• TASK PROMPT:
Where a line of the data below has the string "decoder", copy that line.

• GIVEN INFORMATION:
○ ○ ○ ○

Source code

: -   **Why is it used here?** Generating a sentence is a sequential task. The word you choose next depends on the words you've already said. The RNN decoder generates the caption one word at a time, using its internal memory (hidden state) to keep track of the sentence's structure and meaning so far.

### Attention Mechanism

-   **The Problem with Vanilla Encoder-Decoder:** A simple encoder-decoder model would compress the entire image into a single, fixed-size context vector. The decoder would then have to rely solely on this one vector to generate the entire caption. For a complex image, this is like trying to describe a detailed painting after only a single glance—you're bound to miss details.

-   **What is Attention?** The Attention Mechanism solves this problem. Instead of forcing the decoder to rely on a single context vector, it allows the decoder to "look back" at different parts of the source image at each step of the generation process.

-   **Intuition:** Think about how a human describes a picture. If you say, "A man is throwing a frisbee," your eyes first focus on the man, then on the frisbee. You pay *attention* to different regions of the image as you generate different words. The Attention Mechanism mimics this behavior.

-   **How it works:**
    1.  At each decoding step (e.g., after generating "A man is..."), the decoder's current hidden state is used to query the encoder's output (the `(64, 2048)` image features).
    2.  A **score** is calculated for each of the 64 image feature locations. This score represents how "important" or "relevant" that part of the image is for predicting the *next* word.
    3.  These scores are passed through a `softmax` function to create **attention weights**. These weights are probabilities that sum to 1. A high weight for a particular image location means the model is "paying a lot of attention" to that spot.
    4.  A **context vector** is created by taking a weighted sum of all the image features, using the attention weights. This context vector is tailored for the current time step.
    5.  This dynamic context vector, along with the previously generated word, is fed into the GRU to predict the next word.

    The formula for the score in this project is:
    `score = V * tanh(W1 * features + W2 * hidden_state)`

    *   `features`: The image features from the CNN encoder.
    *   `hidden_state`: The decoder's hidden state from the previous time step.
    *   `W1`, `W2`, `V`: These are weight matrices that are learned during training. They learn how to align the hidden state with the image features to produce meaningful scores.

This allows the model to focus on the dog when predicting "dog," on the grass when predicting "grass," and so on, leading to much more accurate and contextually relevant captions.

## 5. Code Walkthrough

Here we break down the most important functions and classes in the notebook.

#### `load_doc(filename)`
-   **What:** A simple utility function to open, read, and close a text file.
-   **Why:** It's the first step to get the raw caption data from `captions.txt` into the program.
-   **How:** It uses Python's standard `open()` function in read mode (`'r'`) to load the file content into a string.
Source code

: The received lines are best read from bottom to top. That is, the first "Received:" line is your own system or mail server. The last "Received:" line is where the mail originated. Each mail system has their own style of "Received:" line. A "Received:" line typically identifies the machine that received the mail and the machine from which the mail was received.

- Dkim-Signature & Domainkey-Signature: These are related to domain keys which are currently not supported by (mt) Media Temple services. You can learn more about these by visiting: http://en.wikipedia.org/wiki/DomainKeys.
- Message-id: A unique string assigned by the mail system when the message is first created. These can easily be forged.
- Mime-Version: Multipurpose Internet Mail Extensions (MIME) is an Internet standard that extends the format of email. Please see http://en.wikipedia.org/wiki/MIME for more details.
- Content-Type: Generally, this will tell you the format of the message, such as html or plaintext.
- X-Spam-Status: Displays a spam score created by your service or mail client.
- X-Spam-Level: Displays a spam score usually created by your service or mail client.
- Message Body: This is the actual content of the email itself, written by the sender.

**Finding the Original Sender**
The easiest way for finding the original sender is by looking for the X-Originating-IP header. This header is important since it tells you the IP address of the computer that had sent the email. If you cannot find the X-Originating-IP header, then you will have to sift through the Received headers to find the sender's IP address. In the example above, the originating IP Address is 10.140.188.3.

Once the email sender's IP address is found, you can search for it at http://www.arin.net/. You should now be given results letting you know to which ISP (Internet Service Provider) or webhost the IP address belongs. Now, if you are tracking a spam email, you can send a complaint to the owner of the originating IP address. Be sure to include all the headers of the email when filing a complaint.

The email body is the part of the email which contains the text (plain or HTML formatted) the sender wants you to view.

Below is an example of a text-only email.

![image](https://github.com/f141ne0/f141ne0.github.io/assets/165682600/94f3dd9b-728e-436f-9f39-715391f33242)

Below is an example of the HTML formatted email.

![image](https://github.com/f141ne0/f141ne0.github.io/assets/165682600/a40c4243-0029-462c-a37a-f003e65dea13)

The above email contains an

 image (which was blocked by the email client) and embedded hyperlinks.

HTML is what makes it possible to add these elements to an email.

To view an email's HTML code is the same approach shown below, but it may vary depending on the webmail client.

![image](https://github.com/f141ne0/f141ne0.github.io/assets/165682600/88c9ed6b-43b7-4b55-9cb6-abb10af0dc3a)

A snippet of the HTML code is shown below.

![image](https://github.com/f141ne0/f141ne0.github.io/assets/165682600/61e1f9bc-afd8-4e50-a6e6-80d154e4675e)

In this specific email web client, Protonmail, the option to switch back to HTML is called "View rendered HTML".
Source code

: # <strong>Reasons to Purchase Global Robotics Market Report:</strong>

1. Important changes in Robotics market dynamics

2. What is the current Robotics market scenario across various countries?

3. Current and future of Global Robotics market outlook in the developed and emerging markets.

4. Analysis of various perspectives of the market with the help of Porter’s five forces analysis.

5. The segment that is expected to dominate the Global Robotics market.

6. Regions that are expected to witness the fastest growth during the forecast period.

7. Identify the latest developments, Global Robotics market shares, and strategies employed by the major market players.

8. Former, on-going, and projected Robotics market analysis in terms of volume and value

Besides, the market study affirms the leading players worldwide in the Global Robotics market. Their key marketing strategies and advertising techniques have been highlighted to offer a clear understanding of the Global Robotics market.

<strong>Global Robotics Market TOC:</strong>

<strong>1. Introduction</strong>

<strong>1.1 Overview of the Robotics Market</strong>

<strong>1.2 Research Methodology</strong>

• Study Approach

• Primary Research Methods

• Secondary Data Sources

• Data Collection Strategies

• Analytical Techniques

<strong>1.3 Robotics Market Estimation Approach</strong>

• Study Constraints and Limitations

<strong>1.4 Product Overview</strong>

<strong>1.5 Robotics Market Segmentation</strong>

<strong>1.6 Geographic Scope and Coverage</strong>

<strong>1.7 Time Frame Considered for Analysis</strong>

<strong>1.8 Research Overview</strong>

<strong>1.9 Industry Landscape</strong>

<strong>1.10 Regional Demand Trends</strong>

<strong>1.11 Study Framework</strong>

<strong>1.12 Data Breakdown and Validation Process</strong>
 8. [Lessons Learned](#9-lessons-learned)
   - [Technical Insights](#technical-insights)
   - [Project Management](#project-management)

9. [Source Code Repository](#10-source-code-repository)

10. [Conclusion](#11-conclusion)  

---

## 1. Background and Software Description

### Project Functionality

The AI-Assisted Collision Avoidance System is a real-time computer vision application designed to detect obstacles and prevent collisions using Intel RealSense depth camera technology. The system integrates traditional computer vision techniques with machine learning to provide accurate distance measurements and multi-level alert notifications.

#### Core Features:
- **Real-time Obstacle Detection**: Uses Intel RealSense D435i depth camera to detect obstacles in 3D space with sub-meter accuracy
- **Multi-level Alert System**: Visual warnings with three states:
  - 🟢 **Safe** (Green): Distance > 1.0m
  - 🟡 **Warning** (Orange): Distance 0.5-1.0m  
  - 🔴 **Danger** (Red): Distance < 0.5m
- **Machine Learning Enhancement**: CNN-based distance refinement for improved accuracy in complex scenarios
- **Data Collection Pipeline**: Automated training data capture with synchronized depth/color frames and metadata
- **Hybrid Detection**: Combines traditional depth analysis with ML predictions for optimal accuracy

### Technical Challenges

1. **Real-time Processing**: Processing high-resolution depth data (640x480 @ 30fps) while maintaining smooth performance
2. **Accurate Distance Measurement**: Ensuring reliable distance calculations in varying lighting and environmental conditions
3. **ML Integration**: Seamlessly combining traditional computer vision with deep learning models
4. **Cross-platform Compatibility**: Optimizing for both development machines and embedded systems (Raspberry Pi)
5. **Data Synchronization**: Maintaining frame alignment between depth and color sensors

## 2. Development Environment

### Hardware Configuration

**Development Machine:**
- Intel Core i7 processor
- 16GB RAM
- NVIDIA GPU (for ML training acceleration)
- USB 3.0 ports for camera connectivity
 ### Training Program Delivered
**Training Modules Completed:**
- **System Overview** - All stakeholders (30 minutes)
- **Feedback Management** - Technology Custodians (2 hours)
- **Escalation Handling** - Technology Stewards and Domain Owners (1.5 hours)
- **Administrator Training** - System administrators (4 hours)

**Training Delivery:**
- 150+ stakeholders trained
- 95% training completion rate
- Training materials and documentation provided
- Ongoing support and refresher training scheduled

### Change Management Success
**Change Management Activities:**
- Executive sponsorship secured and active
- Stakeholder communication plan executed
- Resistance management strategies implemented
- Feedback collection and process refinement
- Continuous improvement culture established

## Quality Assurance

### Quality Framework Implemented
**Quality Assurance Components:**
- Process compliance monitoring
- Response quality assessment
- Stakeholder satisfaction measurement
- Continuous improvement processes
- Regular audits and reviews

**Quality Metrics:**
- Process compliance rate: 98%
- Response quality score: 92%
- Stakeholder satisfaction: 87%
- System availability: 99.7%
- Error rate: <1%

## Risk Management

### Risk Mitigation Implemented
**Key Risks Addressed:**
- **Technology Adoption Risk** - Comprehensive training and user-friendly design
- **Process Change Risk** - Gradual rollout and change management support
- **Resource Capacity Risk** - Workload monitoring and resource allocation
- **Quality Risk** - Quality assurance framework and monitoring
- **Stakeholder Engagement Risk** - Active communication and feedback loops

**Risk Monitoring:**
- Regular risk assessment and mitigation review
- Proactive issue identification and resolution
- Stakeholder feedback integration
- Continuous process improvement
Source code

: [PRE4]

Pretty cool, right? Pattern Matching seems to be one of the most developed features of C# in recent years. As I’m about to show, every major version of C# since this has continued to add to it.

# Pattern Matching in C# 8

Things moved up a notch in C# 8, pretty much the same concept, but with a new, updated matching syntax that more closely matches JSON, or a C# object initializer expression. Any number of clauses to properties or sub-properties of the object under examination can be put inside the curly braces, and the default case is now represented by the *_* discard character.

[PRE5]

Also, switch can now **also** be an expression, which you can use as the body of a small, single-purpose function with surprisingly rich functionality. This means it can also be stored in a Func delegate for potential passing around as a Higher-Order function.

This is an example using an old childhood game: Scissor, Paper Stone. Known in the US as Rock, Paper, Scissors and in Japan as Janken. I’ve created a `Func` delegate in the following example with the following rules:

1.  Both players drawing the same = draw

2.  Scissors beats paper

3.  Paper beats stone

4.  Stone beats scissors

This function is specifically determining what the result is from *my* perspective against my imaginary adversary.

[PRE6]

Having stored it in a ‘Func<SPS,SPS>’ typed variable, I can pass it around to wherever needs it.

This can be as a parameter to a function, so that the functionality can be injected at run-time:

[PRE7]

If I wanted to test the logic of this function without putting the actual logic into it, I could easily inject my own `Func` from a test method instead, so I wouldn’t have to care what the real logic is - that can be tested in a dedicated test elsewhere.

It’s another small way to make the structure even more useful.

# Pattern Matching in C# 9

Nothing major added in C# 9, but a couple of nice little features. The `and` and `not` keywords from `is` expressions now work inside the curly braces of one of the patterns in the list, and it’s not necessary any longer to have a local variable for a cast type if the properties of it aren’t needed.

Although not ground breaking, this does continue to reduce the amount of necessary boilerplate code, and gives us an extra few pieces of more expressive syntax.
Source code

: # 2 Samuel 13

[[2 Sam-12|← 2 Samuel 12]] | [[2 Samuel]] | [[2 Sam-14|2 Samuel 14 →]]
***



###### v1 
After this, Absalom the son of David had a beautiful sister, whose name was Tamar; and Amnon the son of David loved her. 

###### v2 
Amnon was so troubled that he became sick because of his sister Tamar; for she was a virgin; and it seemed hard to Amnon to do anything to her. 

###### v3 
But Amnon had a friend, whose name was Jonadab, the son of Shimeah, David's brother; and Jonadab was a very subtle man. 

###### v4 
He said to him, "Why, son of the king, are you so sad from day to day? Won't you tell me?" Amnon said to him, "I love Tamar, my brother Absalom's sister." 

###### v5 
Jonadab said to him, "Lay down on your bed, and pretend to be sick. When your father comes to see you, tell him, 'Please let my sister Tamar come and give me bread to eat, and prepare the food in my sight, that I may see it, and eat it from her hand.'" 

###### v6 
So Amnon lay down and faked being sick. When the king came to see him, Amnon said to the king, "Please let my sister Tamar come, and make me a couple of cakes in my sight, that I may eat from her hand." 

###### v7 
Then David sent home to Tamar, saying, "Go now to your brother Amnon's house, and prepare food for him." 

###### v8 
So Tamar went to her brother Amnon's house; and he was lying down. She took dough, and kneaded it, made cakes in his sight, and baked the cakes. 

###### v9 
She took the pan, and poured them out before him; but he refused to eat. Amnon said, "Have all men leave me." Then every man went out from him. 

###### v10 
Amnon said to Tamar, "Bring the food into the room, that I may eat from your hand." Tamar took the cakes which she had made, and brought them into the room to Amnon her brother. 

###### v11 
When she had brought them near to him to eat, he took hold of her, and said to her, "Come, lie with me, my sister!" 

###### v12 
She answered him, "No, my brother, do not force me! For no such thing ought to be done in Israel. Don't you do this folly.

○ ○ ○ ○

• WRITTEN RESPONSE:
: -   **Why is it used here?** Generating a sentence is a sequential task. The word you choose next depends on the words you've already said. The RNN decoder generates the caption one word at a time, using its internal memory (hidden state) to keep track of the sentence's structure and meaning so far.
-   **The Problem with Vanilla Encoder-Decoder:** A simple encoder-decoder model would compress the entire image into a single, fixed-size context vector. The decoder would then have to rely solely on this one vector to generate the entire caption. For a complex image, this is like trying to describe a detailed painting after only a single glance—you're bound to miss details.
-   **What is Attention?** The Attention Mechanism solves this problem. Instead of forcing the decoder to rely on a single context vector, it allows the decoder to "look back" at different parts of the source image at each step of the generation process.
    1.  At each decoding step (e.g., after generating "A man is..."), the decoder's current hidden state is used to query the encoder's output (the `(64, 2048)` image features).
    *   `hidden_state`: The decoder's hidden state from the previous time step.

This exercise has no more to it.